The well-meaning and devoted soccer coach gives out $2 shop purchases as game prizes, and the school PTA has children seeking sponsorship for completing their cross-country run, with toys for the children that get bigger as the amount of sponsorship gained grows. We skipped the sponsorship deal, but it felt impossible to offend the coach or disappoint Anna as each team member dipped into the goodie bag to choose a prize.

We had a two-bag week thanks to the clear-out and party.

Why we have to say no

The last issue of New Zealand Geographic magazine (in which I have an article about bumblebees) has is a fascinating story about rubbish. It says that every month, New Zealanders send a rugby field's worth of rubbish to landfill. It's a very tall rugby field: thirty stories high.

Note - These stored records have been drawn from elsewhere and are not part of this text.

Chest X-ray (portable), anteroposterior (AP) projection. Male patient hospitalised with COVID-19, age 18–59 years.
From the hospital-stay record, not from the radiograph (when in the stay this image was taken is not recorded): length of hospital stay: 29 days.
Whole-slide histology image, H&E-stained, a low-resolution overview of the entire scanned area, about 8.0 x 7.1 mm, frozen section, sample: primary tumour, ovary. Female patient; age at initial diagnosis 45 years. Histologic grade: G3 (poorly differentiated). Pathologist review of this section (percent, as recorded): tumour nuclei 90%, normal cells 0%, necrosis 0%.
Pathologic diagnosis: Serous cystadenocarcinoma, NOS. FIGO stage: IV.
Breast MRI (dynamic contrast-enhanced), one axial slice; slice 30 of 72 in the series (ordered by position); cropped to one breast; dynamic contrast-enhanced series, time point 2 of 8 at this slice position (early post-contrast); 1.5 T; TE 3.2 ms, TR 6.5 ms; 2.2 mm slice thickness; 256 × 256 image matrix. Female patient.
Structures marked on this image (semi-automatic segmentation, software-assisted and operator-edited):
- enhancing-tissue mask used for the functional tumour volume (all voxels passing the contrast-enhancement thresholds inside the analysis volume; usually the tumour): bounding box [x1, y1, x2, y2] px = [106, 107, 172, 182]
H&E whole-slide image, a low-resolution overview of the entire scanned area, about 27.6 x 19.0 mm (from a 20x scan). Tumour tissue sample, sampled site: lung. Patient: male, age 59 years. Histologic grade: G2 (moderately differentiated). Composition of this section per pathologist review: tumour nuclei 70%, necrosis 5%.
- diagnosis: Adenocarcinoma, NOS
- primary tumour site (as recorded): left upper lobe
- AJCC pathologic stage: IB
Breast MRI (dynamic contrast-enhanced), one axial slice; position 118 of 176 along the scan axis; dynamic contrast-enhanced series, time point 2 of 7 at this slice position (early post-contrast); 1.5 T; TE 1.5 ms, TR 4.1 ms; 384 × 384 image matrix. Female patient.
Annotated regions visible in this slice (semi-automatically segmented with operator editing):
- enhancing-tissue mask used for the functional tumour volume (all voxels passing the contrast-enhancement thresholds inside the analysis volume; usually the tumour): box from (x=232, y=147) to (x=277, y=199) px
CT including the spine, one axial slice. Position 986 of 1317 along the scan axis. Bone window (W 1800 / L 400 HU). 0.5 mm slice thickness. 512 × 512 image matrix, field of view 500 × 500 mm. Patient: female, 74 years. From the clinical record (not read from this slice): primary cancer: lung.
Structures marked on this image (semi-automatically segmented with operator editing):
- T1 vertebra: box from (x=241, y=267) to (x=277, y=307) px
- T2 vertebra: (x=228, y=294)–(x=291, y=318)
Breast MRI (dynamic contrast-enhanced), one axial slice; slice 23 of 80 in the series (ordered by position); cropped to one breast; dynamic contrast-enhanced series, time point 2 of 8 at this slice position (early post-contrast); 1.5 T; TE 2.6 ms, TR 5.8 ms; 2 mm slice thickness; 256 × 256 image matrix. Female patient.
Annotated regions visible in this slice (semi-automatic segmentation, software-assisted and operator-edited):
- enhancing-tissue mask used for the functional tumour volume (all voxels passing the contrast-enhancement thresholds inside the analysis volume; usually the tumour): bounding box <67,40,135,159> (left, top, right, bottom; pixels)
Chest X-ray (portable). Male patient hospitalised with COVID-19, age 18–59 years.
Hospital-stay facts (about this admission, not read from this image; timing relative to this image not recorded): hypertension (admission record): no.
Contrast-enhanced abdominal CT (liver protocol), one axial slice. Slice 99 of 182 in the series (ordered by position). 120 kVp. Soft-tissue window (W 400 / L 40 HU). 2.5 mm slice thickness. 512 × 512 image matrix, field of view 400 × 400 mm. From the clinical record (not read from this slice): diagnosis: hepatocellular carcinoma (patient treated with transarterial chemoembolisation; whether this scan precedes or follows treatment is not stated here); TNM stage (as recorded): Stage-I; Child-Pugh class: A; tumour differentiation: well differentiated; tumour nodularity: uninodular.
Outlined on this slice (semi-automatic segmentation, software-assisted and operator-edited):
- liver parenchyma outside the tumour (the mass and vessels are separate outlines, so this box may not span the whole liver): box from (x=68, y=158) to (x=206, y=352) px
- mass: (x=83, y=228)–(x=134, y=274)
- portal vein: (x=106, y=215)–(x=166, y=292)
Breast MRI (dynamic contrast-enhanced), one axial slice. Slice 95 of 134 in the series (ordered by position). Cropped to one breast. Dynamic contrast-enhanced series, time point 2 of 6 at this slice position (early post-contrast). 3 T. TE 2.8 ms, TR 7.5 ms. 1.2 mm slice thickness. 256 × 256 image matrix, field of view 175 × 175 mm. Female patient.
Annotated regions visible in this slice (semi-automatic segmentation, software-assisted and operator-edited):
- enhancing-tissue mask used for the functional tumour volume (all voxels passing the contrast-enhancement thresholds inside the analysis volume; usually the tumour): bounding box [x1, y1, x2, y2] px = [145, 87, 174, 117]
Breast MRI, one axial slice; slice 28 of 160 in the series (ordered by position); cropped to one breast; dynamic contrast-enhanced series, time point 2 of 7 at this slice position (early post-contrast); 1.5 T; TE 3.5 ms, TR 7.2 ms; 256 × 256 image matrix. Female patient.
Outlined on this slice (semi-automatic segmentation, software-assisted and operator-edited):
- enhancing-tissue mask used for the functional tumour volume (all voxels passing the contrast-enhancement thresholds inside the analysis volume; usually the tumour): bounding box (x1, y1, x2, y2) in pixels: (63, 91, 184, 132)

Apparently this is a fairly constant amount.  We continue to get better at recycling, but unfortunately this is outweighed by buying ever-increasing amounts of stuff, so the landfill burden doesn't drop. Often it's stuff that's cheap to buy, but only because the cost it imposes on the environment is not included in the price.



Low-waste living tips

There are people far more expert than me to advise on this: see www.rubbishfree.co.nz for the full info on a New Zealand couple who reduced their waste to one supermarket bag full of rubbish for a whole year. Their website has all the how-to of it, plus a shop - yes, for more stuff! - to help you reduce waste.

I bought for my neighbour something along those lines for her birthday recently. They were a 6-pack in a little red pouch of extremely light, see-through 'weigh bags' for gathering and weighing fruit and veges before purchase. I got them through www.onyabags.co.nz. I reckon their backpack would be an awesome little pull-out-of-your-hat bag when going on holiday.

The reward

One of the hardest things is to get others on board. Even Anna emerged from our clean-out feeling good about it, though. She said "I gave away some of the things I loved" (although she had the final say over everything that went), and also "I loved cleaning my room with you". At the end of the day, I realised that working with your child - as long as they're willing participants - is every bit as rewarding as doing something more leisurely with them.